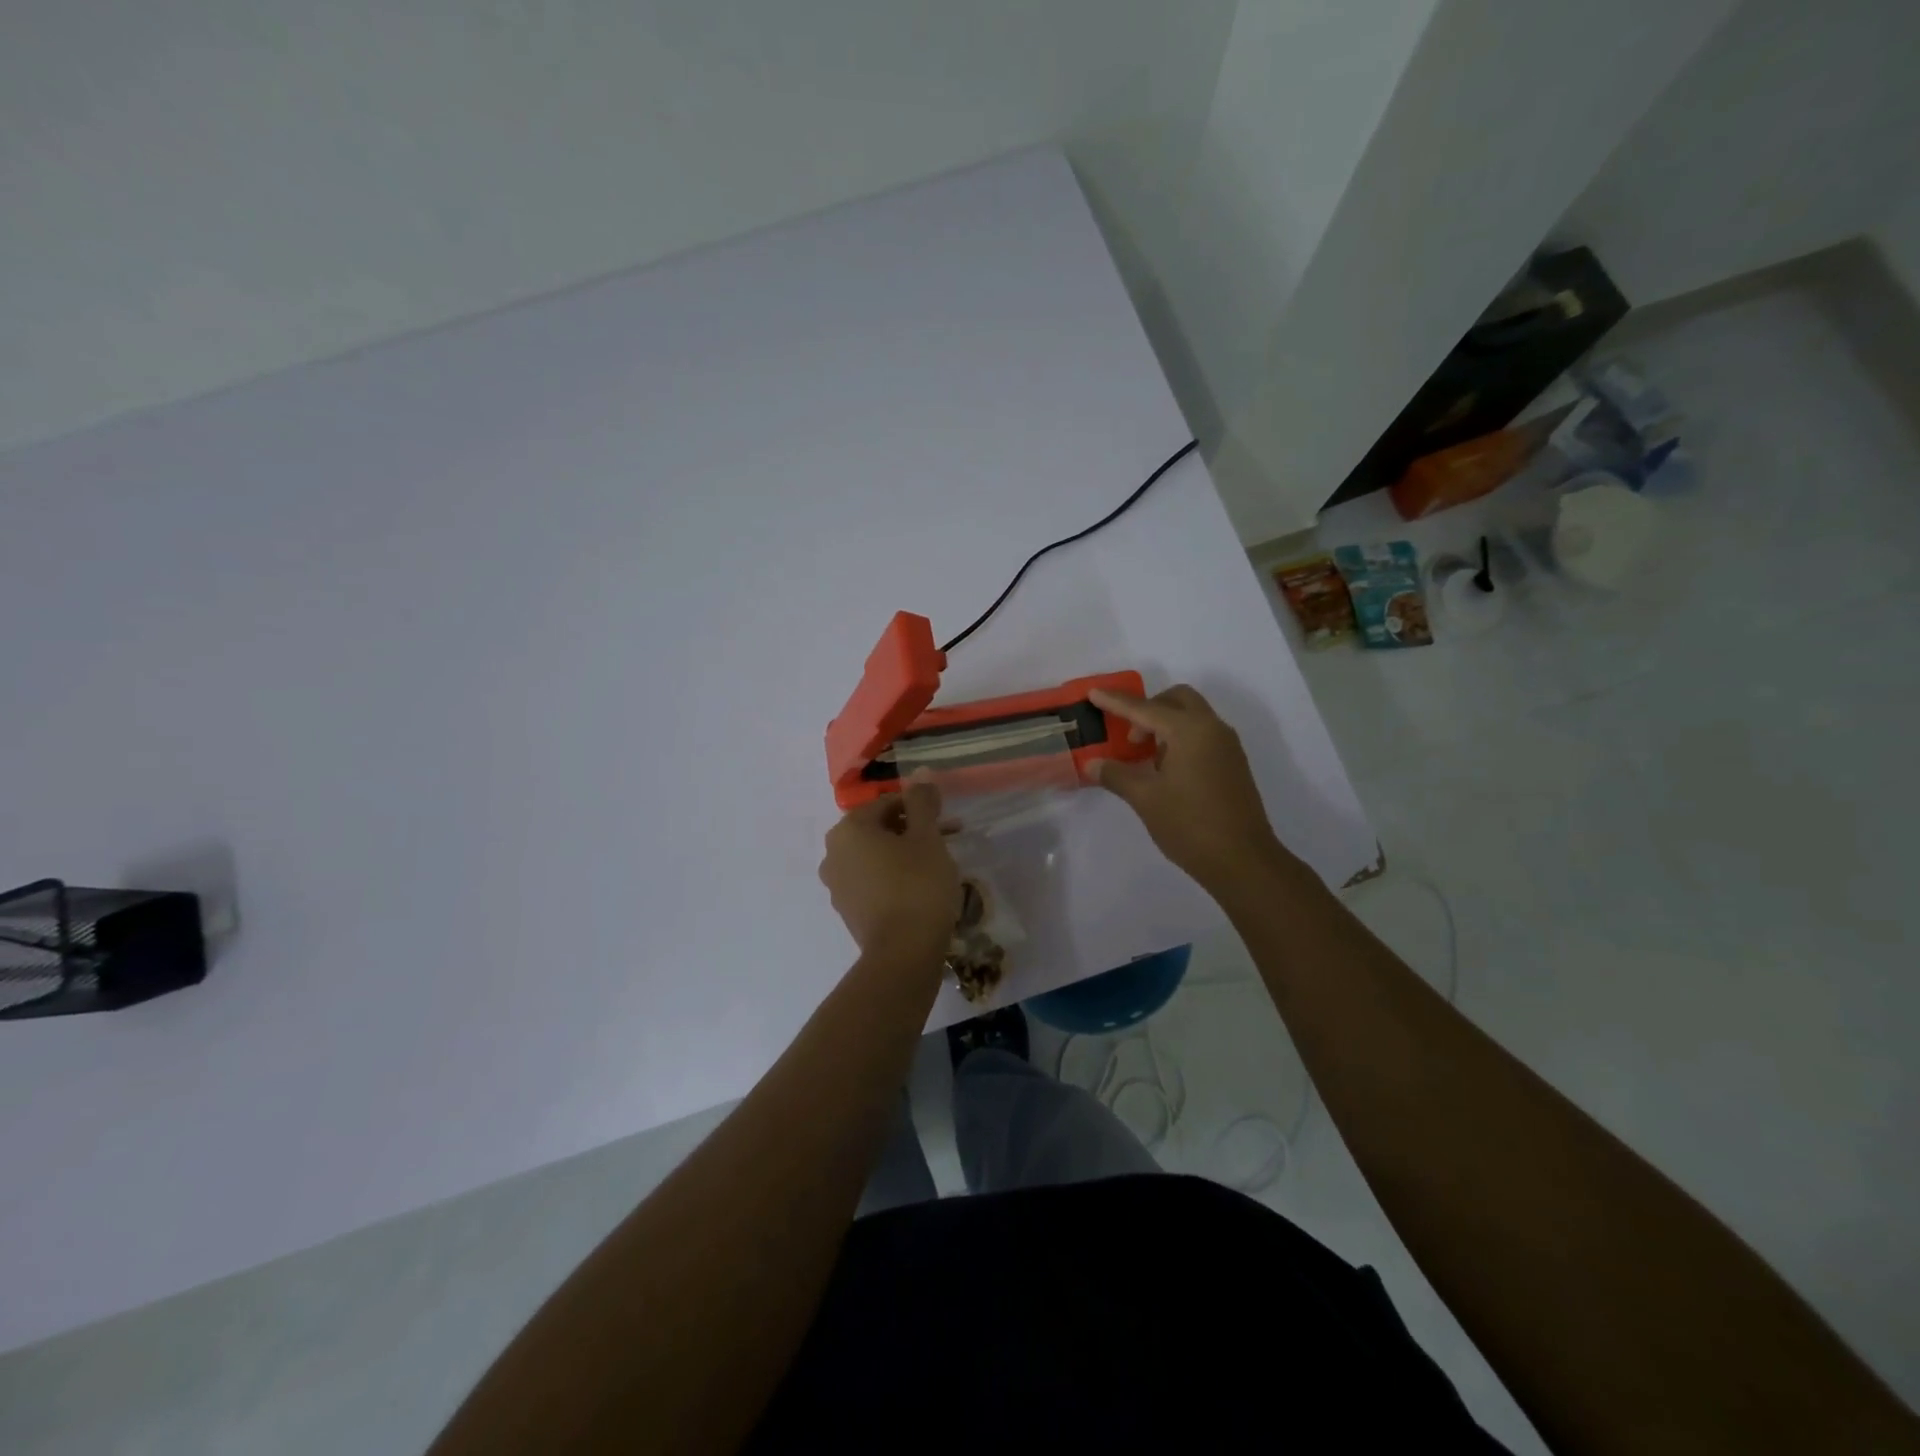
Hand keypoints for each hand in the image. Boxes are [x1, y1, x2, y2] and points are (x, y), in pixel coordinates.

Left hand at [818, 778, 961, 955]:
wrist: (903, 953)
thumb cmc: (917, 885)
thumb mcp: (927, 837)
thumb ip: (922, 802)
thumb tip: (920, 773)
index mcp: (848, 829)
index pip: (888, 804)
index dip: (920, 809)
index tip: (947, 822)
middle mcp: (833, 853)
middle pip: (880, 830)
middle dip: (914, 831)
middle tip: (947, 841)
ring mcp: (837, 885)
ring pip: (876, 857)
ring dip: (905, 854)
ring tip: (938, 866)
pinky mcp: (847, 911)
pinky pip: (872, 882)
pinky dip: (894, 878)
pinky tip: (920, 889)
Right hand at [1088, 684, 1289, 892]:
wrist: (1242, 860)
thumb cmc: (1190, 824)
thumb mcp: (1145, 799)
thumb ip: (1117, 775)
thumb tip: (1093, 763)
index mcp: (1189, 731)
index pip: (1145, 708)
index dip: (1116, 702)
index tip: (1093, 693)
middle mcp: (1212, 729)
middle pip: (1177, 700)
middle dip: (1148, 708)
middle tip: (1129, 736)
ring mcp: (1227, 746)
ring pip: (1192, 717)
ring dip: (1165, 724)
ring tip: (1145, 757)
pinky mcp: (1233, 764)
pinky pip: (1202, 735)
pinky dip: (1181, 739)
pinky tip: (1166, 771)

══════════════════════════════

**What is expected**. Go through the material above and report each line containing "hand".

**Worked solution**.
Hand keypoints for each hand in the image. Boxes are [x1, y1, x2, y2] and points are (x, y), in pixel coordinates.
Left hand at [818, 778, 961, 955]:
Right hand at [1088, 684, 1289, 892]:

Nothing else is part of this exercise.